Of course XAA won't count soon, some distributions have already switched to EXA by default for many drivers (Ubuntu, Fedora9), however it looks a bit odd to have an old unaccalerated pipeline which is faster than the new accalerated one ;)
I already have some ideas howto speed up Fills in general (for strokes its not that easy unfortunately), I am quite interested how it will work out. Furthermore it would also solve the problem with extra-alpha.
For fills the approach could be like this:
- Have a mask-pixmap with a fixed size (e.g. 512x512), A8 format
- Render geometry to this pixmap using XRenderFillRectangles, which is itself hw-accalerated and *really* fast
- (apply extra alpha to the mask image if nescessary)

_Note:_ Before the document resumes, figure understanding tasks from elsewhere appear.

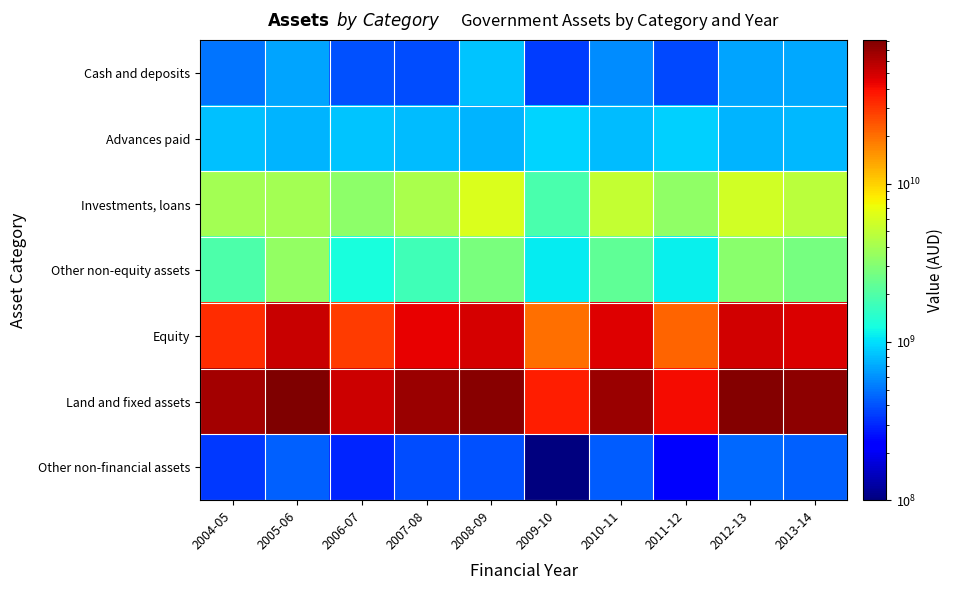

Reading right to left, extract all data points from this chart.

Cash and deposits: 2013-14=698000000	2012-13=688000000	2011-12=378000000	2010-11=586000000	2009-10=350000000	2008-09=840000000	2007-08=380000000	2006-07=394000000	2005-06=692000000	2004-05=497000000
Advances paid: 2013-14=782000000	2012-13=753000000	2011-12=910000000	2010-11=796000000	2009-10=934000000	2008-09=763000000	2007-08=804000000	2006-07=840000000	2005-06=752000000	2004-05=824000000
Investments, loans: 2013-14=4713000000	2012-13=5722000000	2011-12=3380000000	2010-11=5174000000	2009-10=1916000000	2008-09=6200000000	2007-08=4168000000	2006-07=3287000000	2005-06=3904000000	2004-05=3970000000
Other non-equity assets: 2013-14=2744000000	2012-13=3217000000	2011-12=1117000000	2010-11=2311000000	2009-10=1086000000	2008-09=2830000000	2007-08=1763000000	2006-07=1295000000	2005-06=3476000000	2004-05=1972000000
Equity: 2013-14=47843000000	2012-13=50570000000	2011-12=21874000000	2010-11=46621000000	2009-10=19894000000	2008-09=49008000000	2007-08=44167000000	2006-07=28566000000	2005-06=52456000000	2004-05=31897000000
Land and fixed assets: 2013-14=73715000000	2012-13=77441000000	2011-12=40187000000	2010-11=69222000000	2009-10=35864000000	2008-09=75891000000	2007-08=69259000000	2006-07=51279000000	2005-06=81186000000	2004-05=64357000000
Other non-financial assets: 2013-14=441000000	2012-13=464000000	2011-12=211000000	2010-11=426000000	2009-10=100000000	2008-09=400000000	2007-08=380000000	2006-07=295000000	2005-06=434000000	2004-05=336000000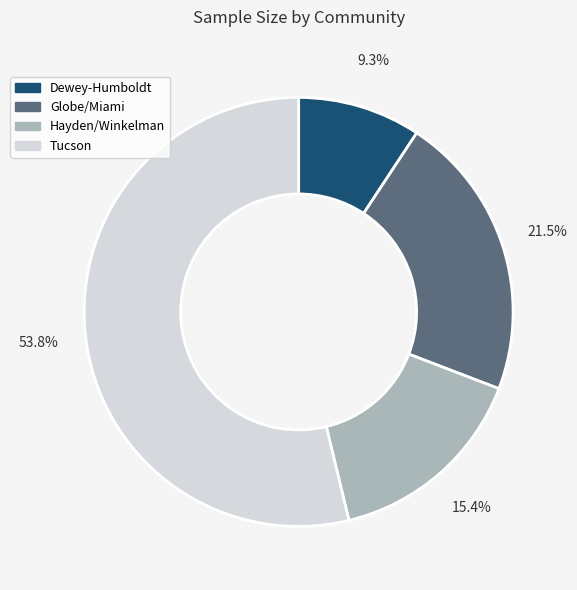

Rank the categories by value from lowest to highest.

Dewey-Humboldt, Hayden/Winkelman, Globe/Miami, Tucson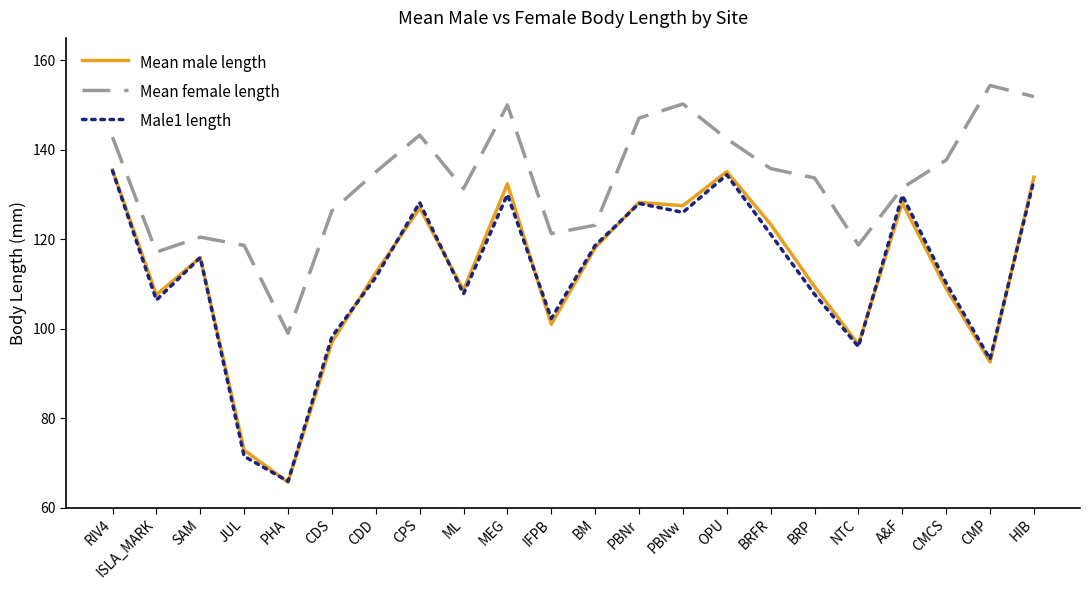

What is the difference between the maximum and second lowest values in the Mean female length series?

37.2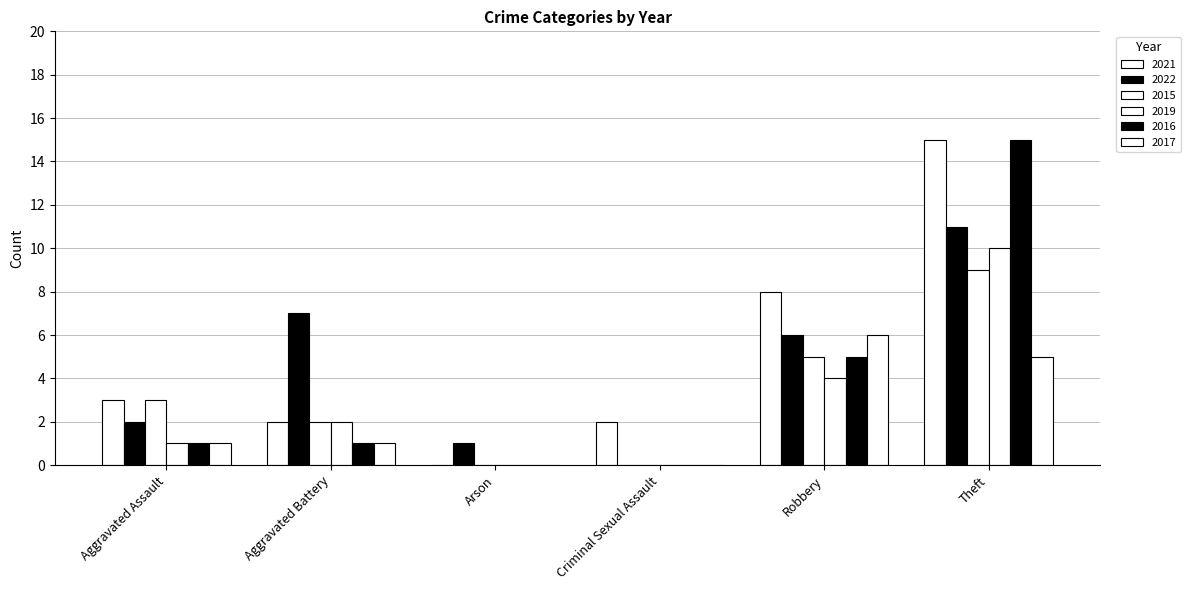

Are the bars grouped side by side (vs. stacked)?

Yes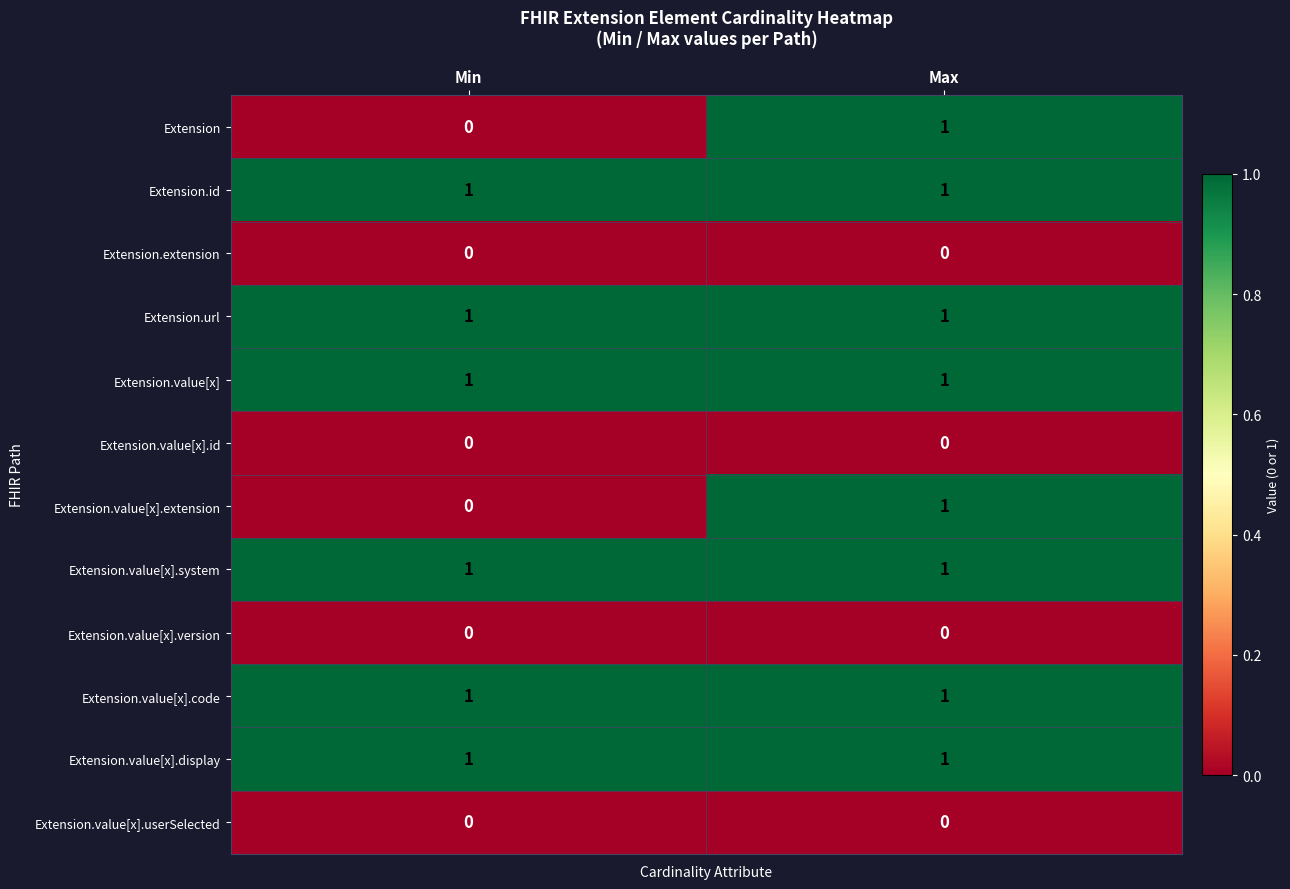

Reading left to right, what are all the values shown in this chart?

Extension: 0	1
Extension.id: 1	1
Extension.extension: 0	0
Extension.url: 1	1
Extension.value[x]: 1	1
Extension.value[x].id: 0	0
Extension.value[x].extension: 0	1
Extension.value[x].system: 1	1
Extension.value[x].version: 0	0
Extension.value[x].code: 1	1
Extension.value[x].display: 1	1
Extension.value[x].userSelected: 0	0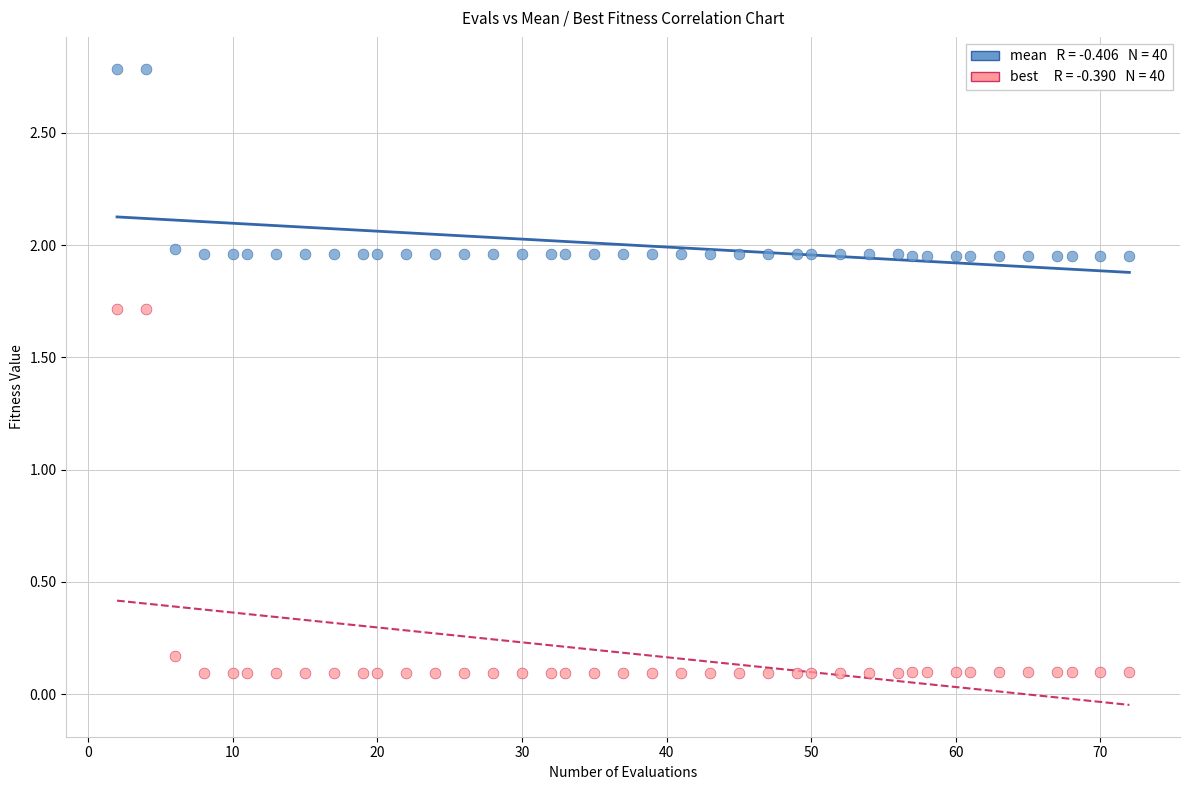

Across all data points, what is the range of X values (max minus min)?

70.0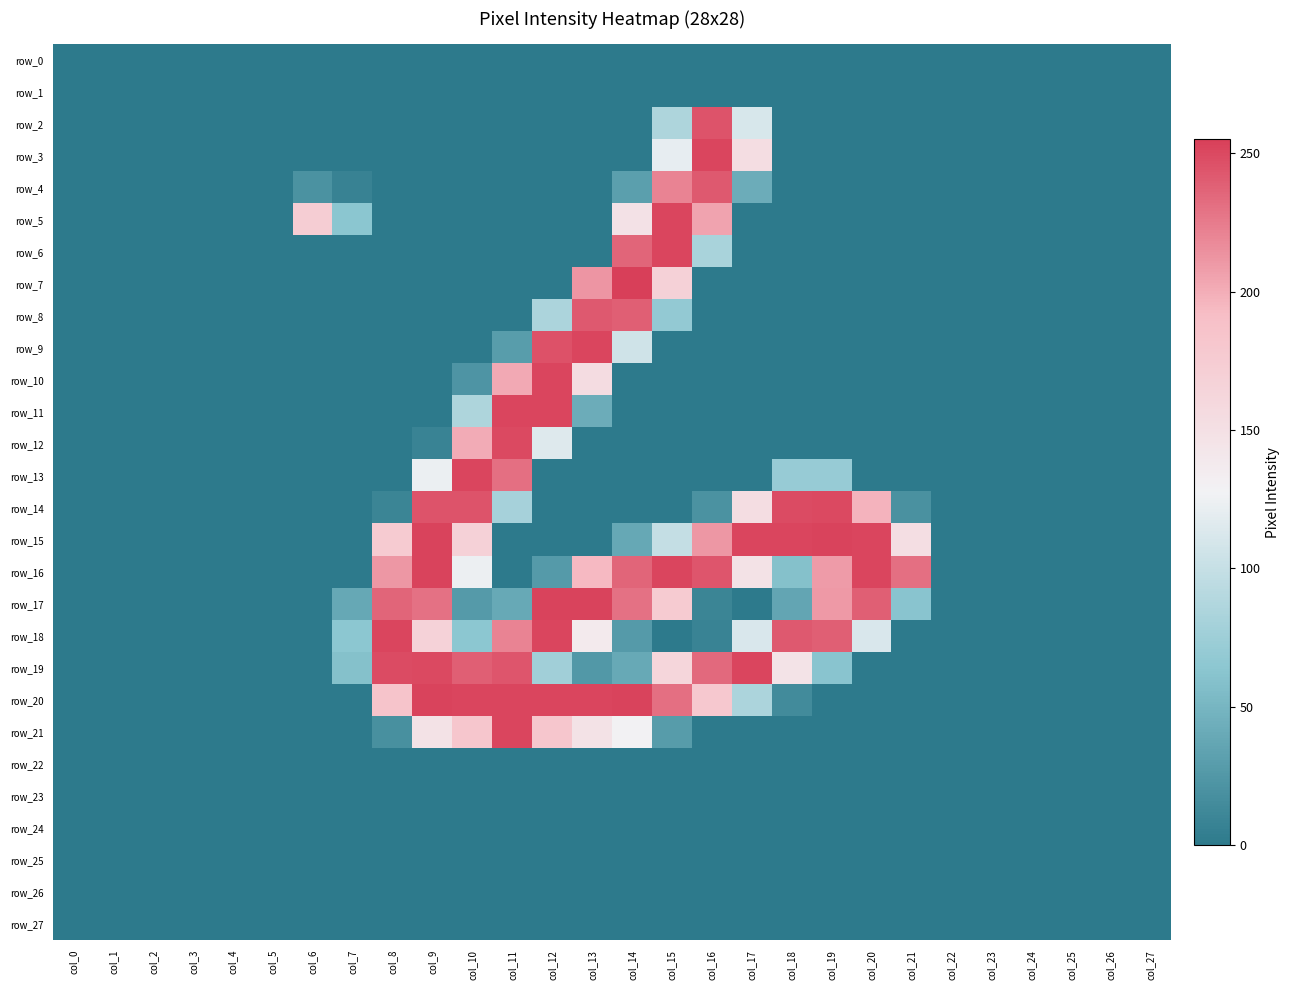

Is the value of row_9 at col_16 greater than the value of row_17 at col_8?

No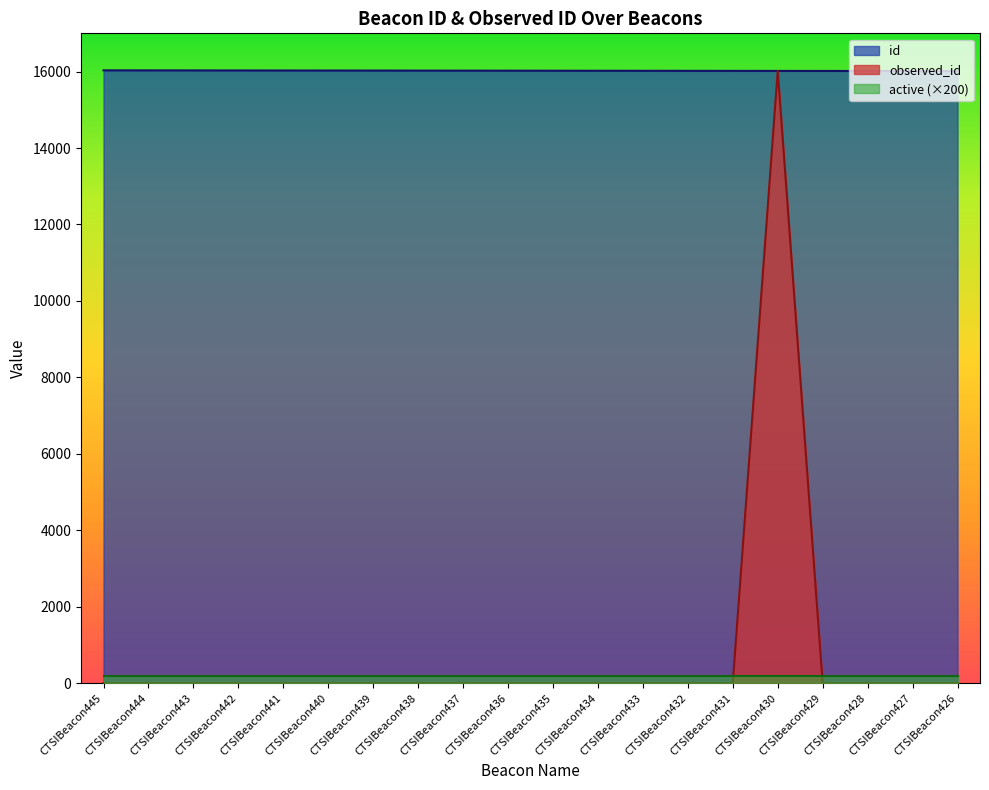

True or false: id and observed_id intersect in this chart.

False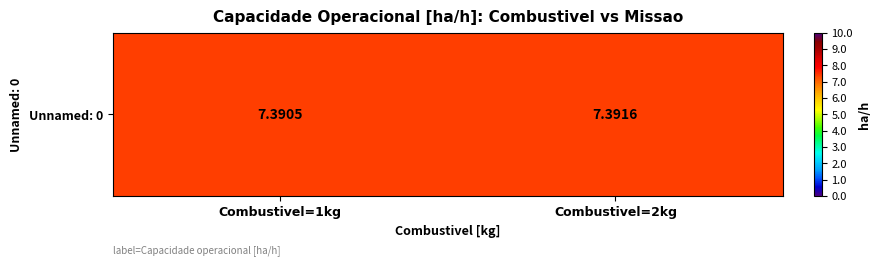

What is the sum of all values?

14.8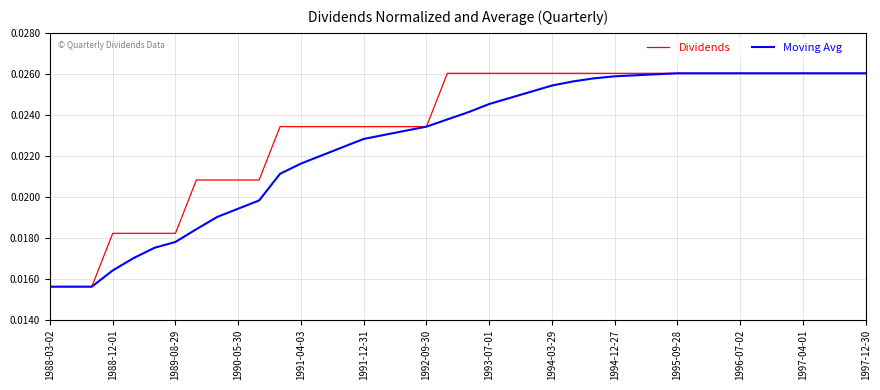

Rank the series by their average value, from highest to lowest.

Dividends, Moving Avg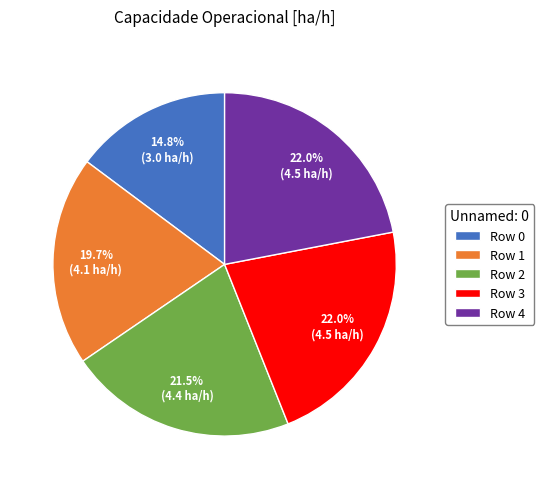

What portion of the pie excludes Row 3?

78.0%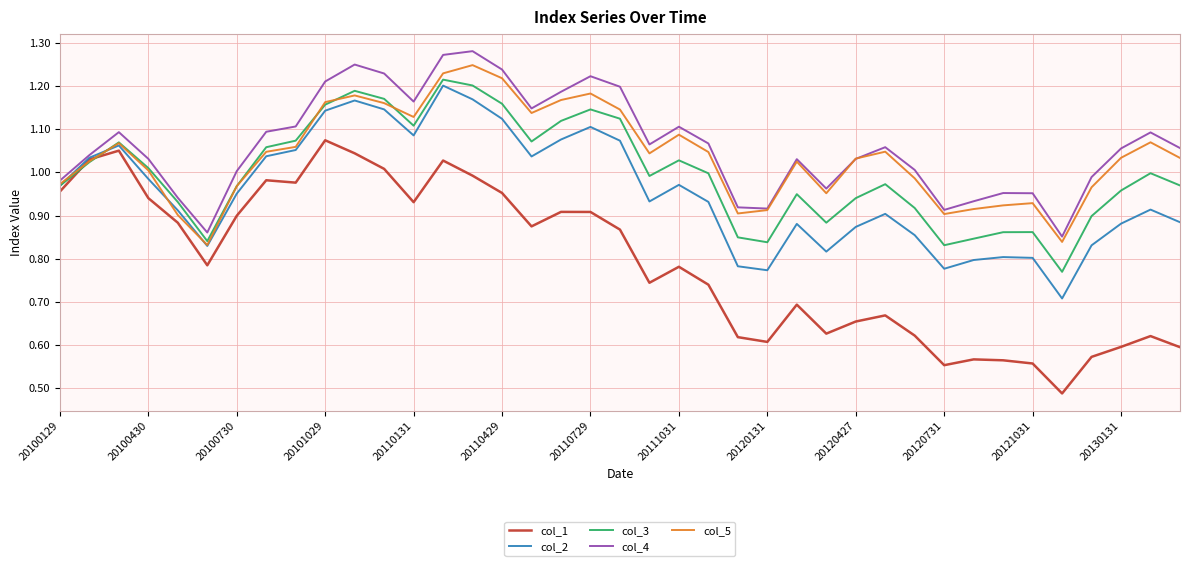

How many series are shown in this chart?

5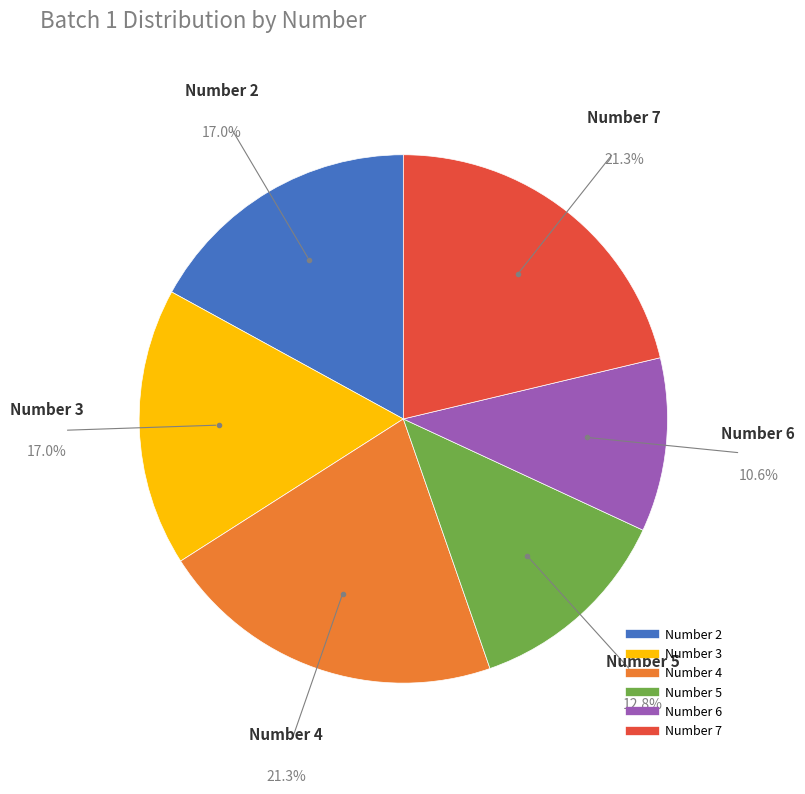

Does any single category account for the majority?

No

- Composite with the specified Texture- or GradientPaint. (For colors we can directly paint to the surface).
This approach would introduce some tiling (if the shape is larger than the fixed-size mask pixmap), however has quite some benefits:
- The mask is explizit, so we have control over its content (helpful for extra alpha)
- Using always the same mask removes the need for allocating implizit masks every time (but I guess xorg does optimize this anyway)
- Rendering rectangles is really fast, and EXA supports this operation done in HW. Trapezoids are currently rendered in software and then sent down to VRAM.
For MaskFills I will experiement with uploading the image to X itself, it seems the lock/getrasinfo/unlock functions introcude quite some overhead (C->JNI->Java calls, locking and an XSync)
Furthermore ~30% of cpu cycles when doing maskfills are spent in malloc although I don't malloc anything.
I hope I get sysprof working to see where all the cycles are wasted.